[TASK]: Can you rewrite the items below, changing "collector number" to "field number" everywhere it occurs and leaving everything else as it is?

Items from a data source
※

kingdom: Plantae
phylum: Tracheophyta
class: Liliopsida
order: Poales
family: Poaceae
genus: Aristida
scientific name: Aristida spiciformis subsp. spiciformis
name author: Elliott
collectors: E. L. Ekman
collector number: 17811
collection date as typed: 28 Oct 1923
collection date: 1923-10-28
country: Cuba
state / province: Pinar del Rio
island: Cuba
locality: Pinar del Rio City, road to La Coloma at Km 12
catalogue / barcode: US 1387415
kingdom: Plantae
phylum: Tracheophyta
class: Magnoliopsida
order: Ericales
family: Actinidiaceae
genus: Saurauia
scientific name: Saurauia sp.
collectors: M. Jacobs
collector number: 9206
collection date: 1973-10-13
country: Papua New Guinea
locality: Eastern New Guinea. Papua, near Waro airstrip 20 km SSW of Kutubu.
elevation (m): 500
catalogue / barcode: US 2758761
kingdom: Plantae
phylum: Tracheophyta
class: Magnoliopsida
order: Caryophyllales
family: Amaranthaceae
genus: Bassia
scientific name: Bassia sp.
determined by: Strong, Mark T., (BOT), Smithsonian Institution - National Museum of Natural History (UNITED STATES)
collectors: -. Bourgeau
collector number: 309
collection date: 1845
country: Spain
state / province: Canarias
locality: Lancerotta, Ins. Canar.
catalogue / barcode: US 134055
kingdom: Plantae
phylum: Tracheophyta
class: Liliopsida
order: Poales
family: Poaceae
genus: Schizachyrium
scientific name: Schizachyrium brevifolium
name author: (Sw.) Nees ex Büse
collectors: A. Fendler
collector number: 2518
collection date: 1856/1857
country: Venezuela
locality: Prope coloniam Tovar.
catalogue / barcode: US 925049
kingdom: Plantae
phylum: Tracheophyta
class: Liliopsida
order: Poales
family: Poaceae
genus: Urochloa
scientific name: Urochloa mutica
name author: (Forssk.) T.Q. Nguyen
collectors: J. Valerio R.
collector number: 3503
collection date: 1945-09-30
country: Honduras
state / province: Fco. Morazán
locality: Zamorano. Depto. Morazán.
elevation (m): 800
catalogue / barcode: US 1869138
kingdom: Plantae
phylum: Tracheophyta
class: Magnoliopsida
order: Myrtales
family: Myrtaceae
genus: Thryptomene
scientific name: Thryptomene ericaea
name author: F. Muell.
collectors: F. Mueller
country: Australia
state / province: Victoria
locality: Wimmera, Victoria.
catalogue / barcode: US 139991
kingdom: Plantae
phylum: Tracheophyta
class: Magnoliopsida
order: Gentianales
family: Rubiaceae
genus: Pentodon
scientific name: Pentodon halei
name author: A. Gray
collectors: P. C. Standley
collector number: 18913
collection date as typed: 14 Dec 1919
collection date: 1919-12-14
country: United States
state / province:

※

[ANSWER TO THIS TASK]:
kingdom: Plantae
phylum: Tracheophyta
class: Liliopsida
order: Poales
family: Poaceae
genus: Aristida
scientific name: Aristida spiciformis subsp. spiciformis
name author: Elliott
collectors: E. L. Ekman
field number: 17811
collection date as typed: 28 Oct 1923
collection date: 1923-10-28
country: Cuba
state / province: Pinar del Rio
island: Cuba
locality: Pinar del Rio City, road to La Coloma at Km 12
catalogue / barcode: US 1387415
kingdom: Plantae
phylum: Tracheophyta
class: Magnoliopsida
order: Ericales
family: Actinidiaceae
genus: Saurauia
scientific name: Saurauia sp.
collectors: M. Jacobs
field number: 9206
collection date: 1973-10-13
country: Papua New Guinea
locality: Eastern New Guinea. Papua, near Waro airstrip 20 km SSW of Kutubu.
elevation (m): 500
catalogue / barcode: US 2758761
kingdom: Plantae
phylum: Tracheophyta
class: Magnoliopsida
order: Caryophyllales
family: Amaranthaceae
genus: Bassia
scientific name: Bassia sp.
determined by: Strong, Mark T., (BOT), Smithsonian Institution - National Museum of Natural History (UNITED STATES)
collectors: -. Bourgeau
field number: 309
collection date: 1845
country: Spain
state / province: Canarias
locality: Lancerotta, Ins. Canar.
catalogue / barcode: US 134055
kingdom: Plantae
phylum: Tracheophyta
class: Liliopsida
order: Poales
family: Poaceae
genus: Schizachyrium
scientific name: Schizachyrium brevifolium
name author: (Sw.) Nees ex Büse
collectors: A. Fendler
field number: 2518
collection date: 1856/1857
country: Venezuela
locality: Prope coloniam Tovar.
catalogue / barcode: US 925049
kingdom: Plantae
phylum: Tracheophyta
class: Liliopsida
order: Poales
family: Poaceae
genus: Urochloa
scientific name: Urochloa mutica
name author: (Forssk.) T.Q. Nguyen
collectors: J. Valerio R.
field number: 3503
collection date: 1945-09-30
country: Honduras
state / province: Fco. Morazán
locality: Zamorano. Depto. Morazán.
elevation (m): 800
catalogue / barcode: US 1869138
kingdom: Plantae
phylum: Tracheophyta
class: Magnoliopsida
order: Myrtales
family: Myrtaceae
genus: Thryptomene
scientific name: Thryptomene ericaea
name author: F. Muell.
collectors: F. Mueller
country: Australia
state / province: Victoria
locality: Wimmera, Victoria.
catalogue / barcode: US 139991
kingdom: Plantae
phylum: Tracheophyta
class: Magnoliopsida
order: Gentianales
family: Rubiaceae
genus: Pentodon
scientific name: Pentodon halei
name author: A. Gray
collectors: P. C. Standley
field number: 18913
collection date as typed: 14 Dec 1919
collection date: 1919-12-14
country: United States
state / province:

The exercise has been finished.